Several family friends have also come out in public to claim that Protosenya is, in fact, the third victim of a “staged suicide” and that the oligarch was allegedly incapable of murdering his family.
Catalan police are still actively investigating the case.
Just a day before the death of Protosenya and his family, the body of the Russian oligarch Vladislav Avaev was found in his Moscow apartment, along with the bodies of his wife and 13-year-old daughter.
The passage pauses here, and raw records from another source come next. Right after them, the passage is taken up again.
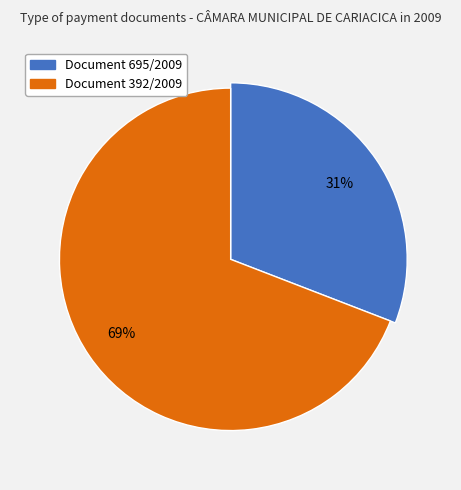

How many segments does this pie chart have?

2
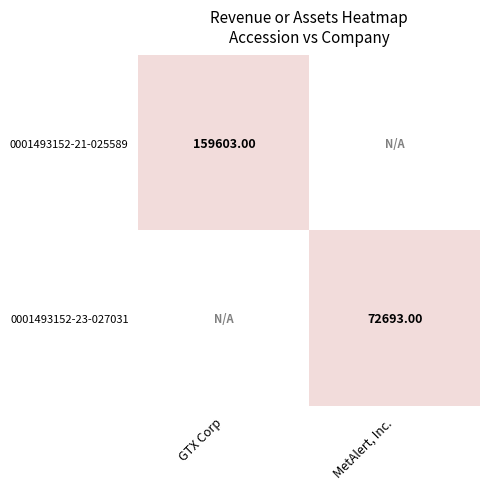

Reading right to left, what are all the values shown in this chart?

0001493152-21-025589: 0	159603
0001493152-23-027031: 72693	0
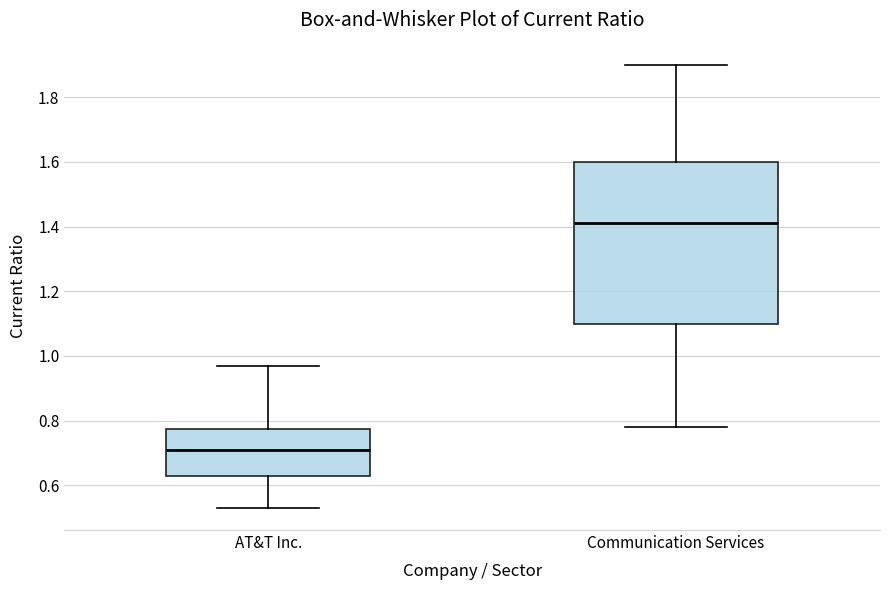

Which box is the tallest, from its lower edge to its upper edge?

Communication Services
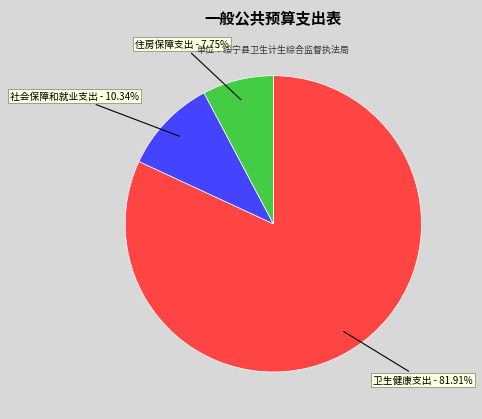

Which slice is the largest?

卫生健康支出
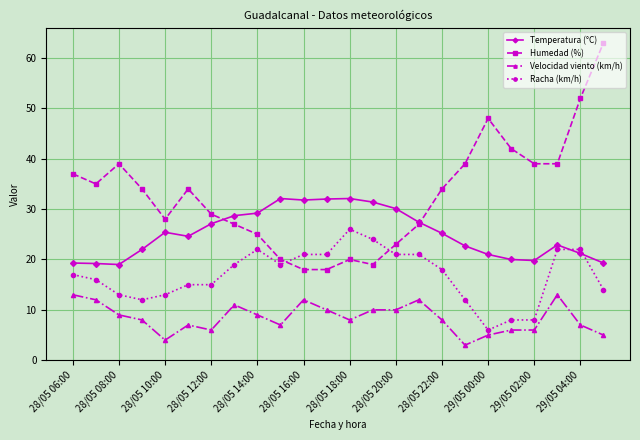

Which series has the largest total across all categories?

Humedad (%)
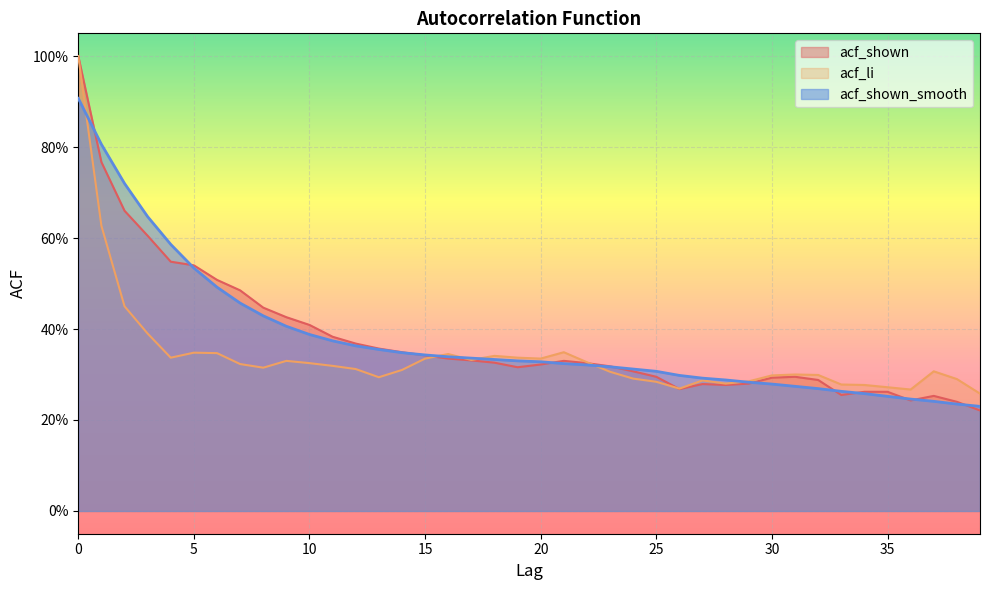

List the labels in order of acf_shown value, smallest first.

39, 38, 36, 37, 33, 34, 35, 26, 28, 27, 29, 32, 30, 25, 31, 24, 19, 23, 20, 22, 18, 21, 17, 16, 15, 14, 13, 12, 11, 10, 9, 8, 7, 6, 5, 4, 3, 2, 1, 0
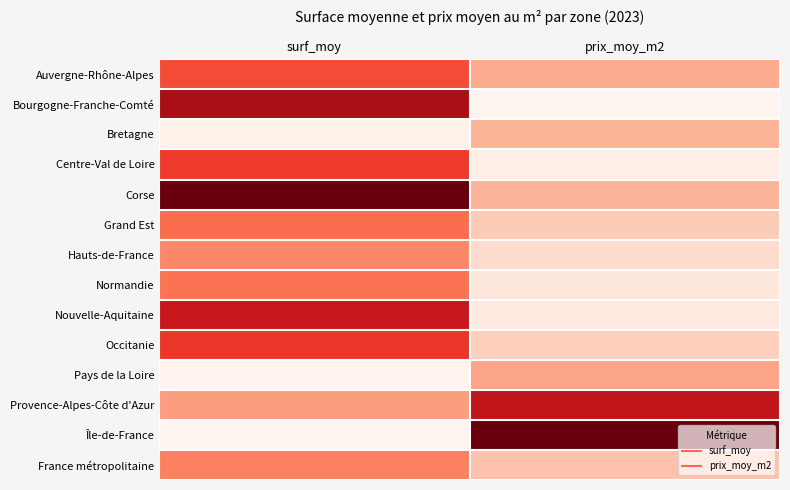

Count the number of categories in the chart.

2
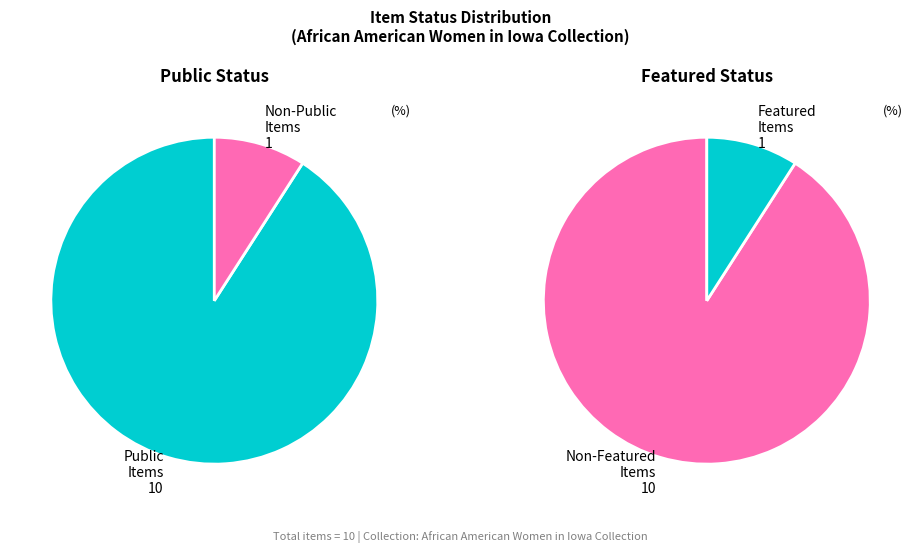

The 6 slice represents 19% of the pie. True or false?

False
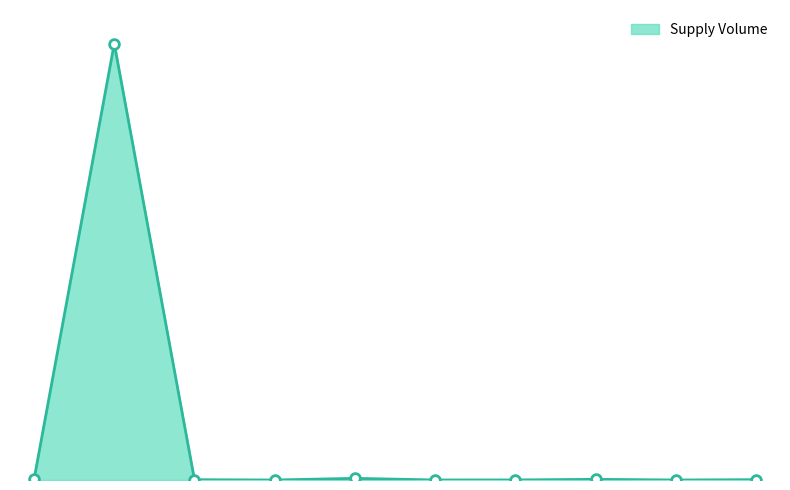

Does the chart have visible grid lines?

No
It was his daughter Anastasia, 26, who discovered the crime scene.
Russia’s state-run TASS news agency quoted a source close to law enforcement as saying preliminary evidence indicated that Avayev – a former Putin adviser and former Gazprombank vice president – killed his wife and daughter, then had committed suicide.
A pistol was found in the hand of the oligarch, and the apartment was sealed from the inside.
Gazprombank is the third largest bank in Russia and is associated with Gazprom, the world’s largest listed natural gas company.
The most suspicious self-defenestrations
Maganov’s death on Thursday also follows the pattern of prominent Russians falling out of windows to their deaths.
In October 2021, a Russian diplomat was found dead after falling from a window of the Russian Embassy in Berlin, Der Spiegel reported.
The unidentified man was a second secretary at the embassy, but German intelligence sources told the newspaper they suspected him of being a Russian FSB undercover agent.
Investigative newspaper Bellingcat said it used open source data to identify the man as Kirill Zhalothe son of General Alexey Zhalo, deputy director of the FSB’s second service, responsible for dealing with internal political threats in the Kremlin.
In December of the same year, the founder of the nationalist blog Sputnik and Pogrom Egor Prosvirnin died after falling from a window of an apartment building in Moscow.
Prosvirnin’s naked body was found next to a knife and a gas canister after screams and screams were heard from his apartment, local media reported.
Prosvirnin, a right-wing activist, initially supported Russia’s annexation of Crimea in 2014 but later became a vocal critic of Putin, predicting civil war in Russia and the collapse of the Russian Federation.
And on August 14, Dan RapoportLatvian-American investment banker and outspoken critic of Putin who had just left Ukraine after the Russian invasion, was found dead outside a luxury building in Washington DC.
Police said they are not treating Rapoport’s death as suspicious, Washington-based Politico reported, but the case remains under investigation.
Rapoport became wealthy in Moscow before falling out of favor with the Kremlin, mainly due to his support for opposition leader Alexei Navalny, according to reports.
In 2017, then commercial partner of Rapoport, Sergei Tkachenkoalso fell to death from his Moscow apartment.
During the COVID-19 pandemic, at least four healthcare workers fell through windows in Russia, and only one survived despite serious injuries.
At least three incidents of doctors defenestrating themselves from hospital windows occurred over a two-week period between April and May 2020, with media claiming they protested working conditions during the worst wave of infections in the country before the incidents.
In December 2020, a top Russian scientist developing a new COVID-19 vaccine, Alexander Kaganskywas found dead after falling from his high-rise apartment in St. Petersburg.
According to Russian media, police claimed Kagansky stabbed himself and then jumped to his death.